- [Dataset]
———

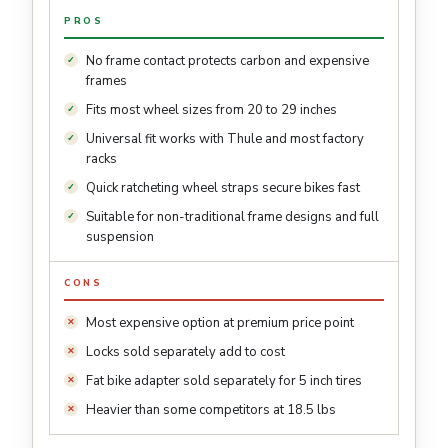
PROS
No frame contact protects carbon and expensive
frames
Fits most wheel sizes from 20 to 29 inches
Universal fit works with Thule and most factory
racks
Quick ratcheting wheel straps secure bikes fast
Suitable for non-traditional frame designs and full
suspension
CONS
Most expensive option at premium price point
Locks sold separately add to cost
Fat bike adapter sold separately for 5 inch tires
Heavier than some competitors at 18.5 lbs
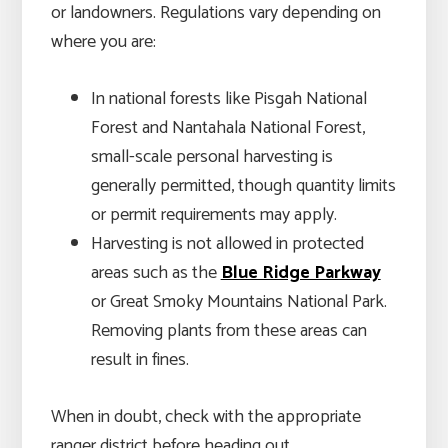
or landowners. Regulations vary depending on
where you are:
In national forests like Pisgah National
Forest and Nantahala National Forest,
small-scale personal harvesting is
generally permitted, though quantity limits
or permit requirements may apply.
Harvesting is not allowed in protected
areas such as the
Blue Ridge Parkway
or Great Smoky Mountains National Park.
Removing plants from these areas can
result in fines.
When in doubt, check with the appropriate
ranger district before heading out.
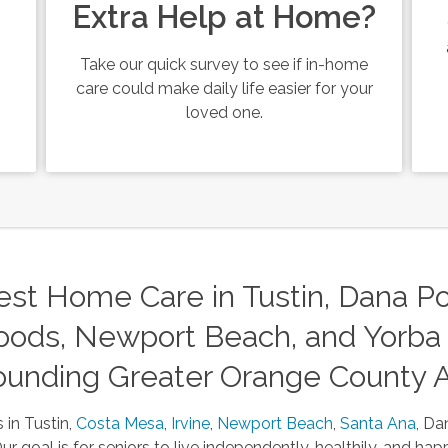
Extra Help at Home?
Take our quick survey to see if in-home
care could make daily life easier for your
loved one.
st Home Care in Tustin, Dana Poi
ods, Newport Beach, and Yorba 
ounding Greater Orange County 
 in Tustin,
Costa Mesa
,
Irvine
,
Newport Beach
,
Santa Ana
, Da
 goal is for seniors to live independently, healthily, and happ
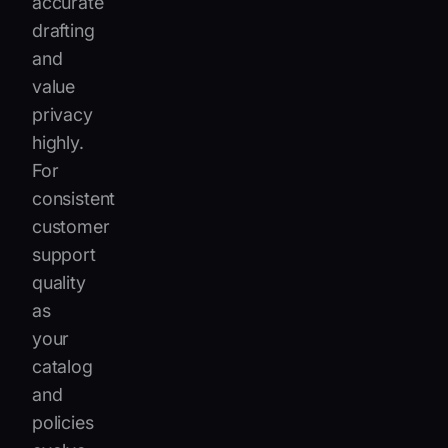
accurate
drafting
and
value
privacy
highly.
For
consistent
customer
support
quality
as
your
catalog
and
policies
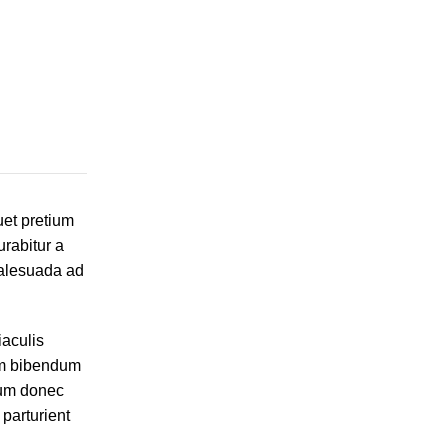
uet pretium
rabitur a
malesuada ad
iaculis
um bibendum
sum donec
parturient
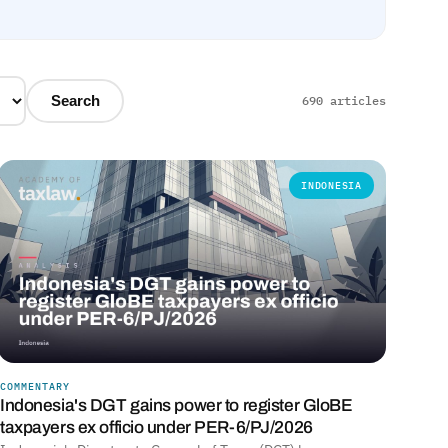
Search
690 articles
INDONESIA
COMMENTARY
Indonesia's DGT gains power to register GloBE
taxpayers ex officio under PER-6/PJ/2026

———

- [Instructions to follow]
A single number is the whole answer: the count of lines above that hold "National".

- [Answer for the task]
3